[Saved data entries]
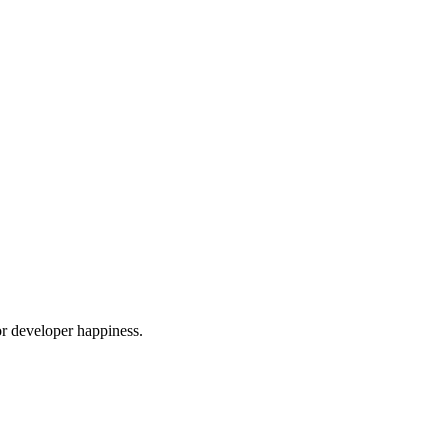
or developer happiness.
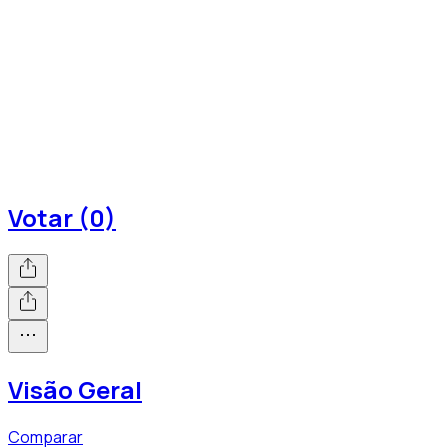
Votar (0)
Visão Geral
Comparar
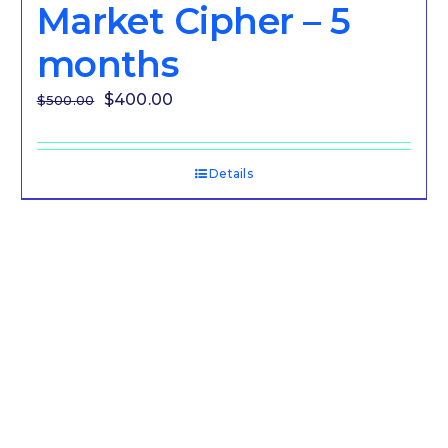
Market Cipher – 5
months
Original
Current
$
400.00
$
500.00
price
price
was:
is:
Details
$500.00.
$400.00.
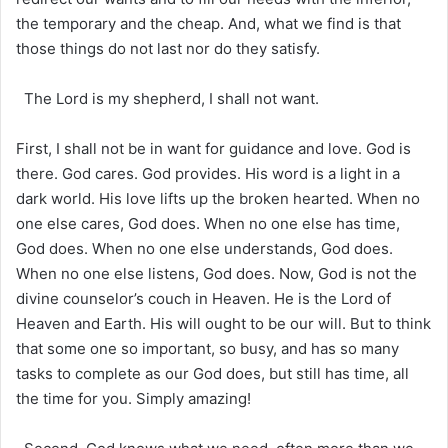
the temporary and the cheap. And, what we find is that
those things do not last nor do they satisfy.
The Lord is my shepherd, I shall not want.
First, I shall not be in want for guidance and love. God is
there. God cares. God provides. His word is a light in a
dark world. His love lifts up the broken hearted. When no
one else cares, God does. When no one else has time,
God does. When no one else understands, God does.
When no one else listens, God does. Now, God is not the
divine counselor’s couch in Heaven. He is the Lord of
Heaven and Earth. His will ought to be our will. But to think
that some one so important, so busy, and has so many
tasks to complete as our God does, but still has time, all
the time for you. Simply amazing!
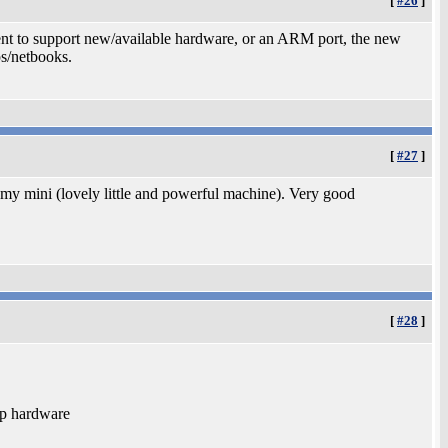
[
#26
]
spent to support new/available hardware, or an ARM port, the new
s/netbooks.
[
#27
]
y mini (lovely little and powerful machine). Very good
[
#28
]
ap hardware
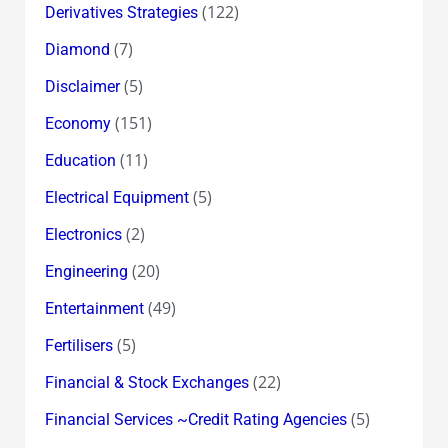
(122)
Derivatives Strategies
(7)
Diamond
(5)
Disclaimer
(151)
Economy
(11)
Education
(5)
Electrical Equipment
(2)
Electronics
(20)
Engineering
(49)
Entertainment
(5)
Fertilisers
(22)
Financial & Stock Exchanges
(5)
Financial Services ~Credit Rating Agencies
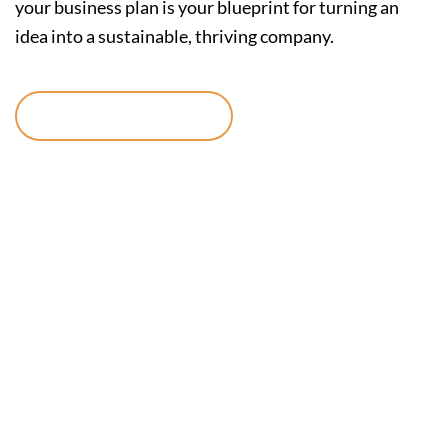
your business plan is your blueprint for turning an
idea into a sustainable, thriving company.
Continue reading
Reach New
Audiences with
TikTok Ads
Manager: A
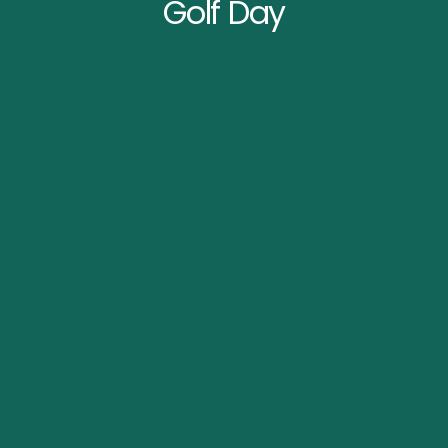
Golf Day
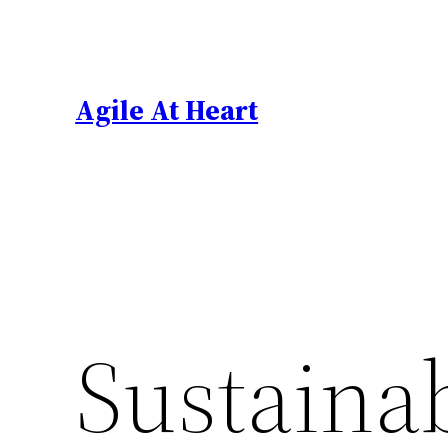
Skip
to
content
Agile At Heart
Sustaina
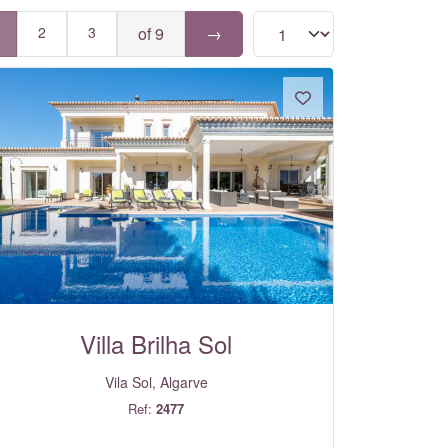
2
3
of 9
→
Villa Brilha Sol
Vila Sol, Algarve
Ref:
2477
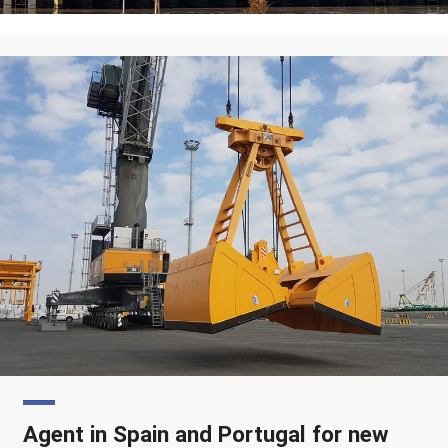
Agent in Spain and Portugal for new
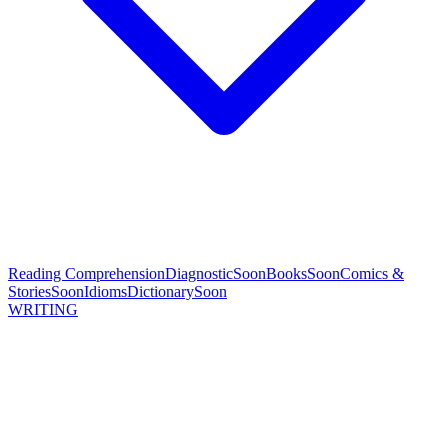
Reading Comprehension
Diagnostic
Soon
Books
Soon
Comics &
Stories
Soon
Idioms
Dictionary
Soon
WRITING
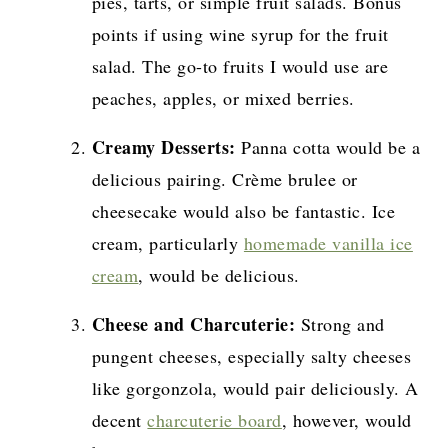
pies, tarts, or simple fruit salads. Bonus
points if using wine syrup for the fruit
salad. The go-to fruits I would use are
peaches, apples, or mixed berries.
Creamy Desserts:
Panna cotta would be a
delicious pairing. Crème brulee or
cheesecake would also be fantastic. Ice
cream, particularly
homemade vanilla ice
cream
, would be delicious.
Cheese and Charcuterie:
Strong and
pungent cheeses, especially salty cheeses
like gorgonzola, would pair deliciously. A
decent
charcuterie board
, however, would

◆ **Your objective**:
Give back every one of the lines above word for word, leaving out the pictures.

◆ **Solution**:
or developer happiness.
Votar (0)
Visão Geral
Comparar
Market Cipher – 5
months
Original
Current
$
400.00
$
500.00
price
price
was:
is:
Details
$500.00.
$400.00.
the temporary and the cheap. And, what we find is that
those things do not last nor do they satisfy.
The Lord is my shepherd, I shall not want.
First, I shall not be in want for guidance and love. God is
there. God cares. God provides. His word is a light in a
dark world. His love lifts up the broken hearted. When no
one else cares, God does. When no one else has time,
God does. When no one else understands, God does.
When no one else listens, God does. Now, God is not the
divine counselor’s couch in Heaven. He is the Lord of
Heaven and Earth. His will ought to be our will. But to think
that some one so important, so busy, and has so many
tasks to complete as our God does, but still has time, all
the time for you. Simply amazing!
[
#26
]
spent to support new/available hardware, or an ARM port, the new
s/netbooks.
[
#27
]
y mini (lovely little and powerful machine). Very good
[
#28
]
ap hardware
(122)
Derivatives Strategies
(7)
Diamond
(5)
Disclaimer
(151)
Economy
(11)
Education
(5)
Electrical Equipment
(2)
Electronics
(20)
Engineering
(49)
Entertainment
(5)
Fertilisers
(22)
Financial & Stock Exchanges
(5)
Financial Services ~Credit Rating Agencies
your business plan is your blueprint for turning an
idea into a sustainable, thriving company.
Continue reading
Reach New
Audiences with
TikTok Ads
Manager: A
Golf Day
Skip
to
content
Agile At Heart
Sustaina
2
3
of 9
→
Villa Brilha Sol
Vila Sol, Algarve
Ref:
2477
Agent in Spain and Portugal for new
Reading Comprehension
Diagnostic
Soon
Books
Soon
Comics &
Stories
Soon
Idioms
Dictionary
Soon
WRITING
pies, tarts, or simple fruit salads. Bonus
points if using wine syrup for the fruit
salad. The go-to fruits I would use are
peaches, apples, or mixed berries.
Creamy Desserts:
Panna cotta would be a
delicious pairing. Crème brulee or
cheesecake would also be fantastic. Ice
cream, particularly
homemade vanilla ice
cream
, would be delicious.
Cheese and Charcuterie:
Strong and
pungent cheeses, especially salty cheeses
like gorgonzola, would pair deliciously. A
decent
charcuterie board
, however, would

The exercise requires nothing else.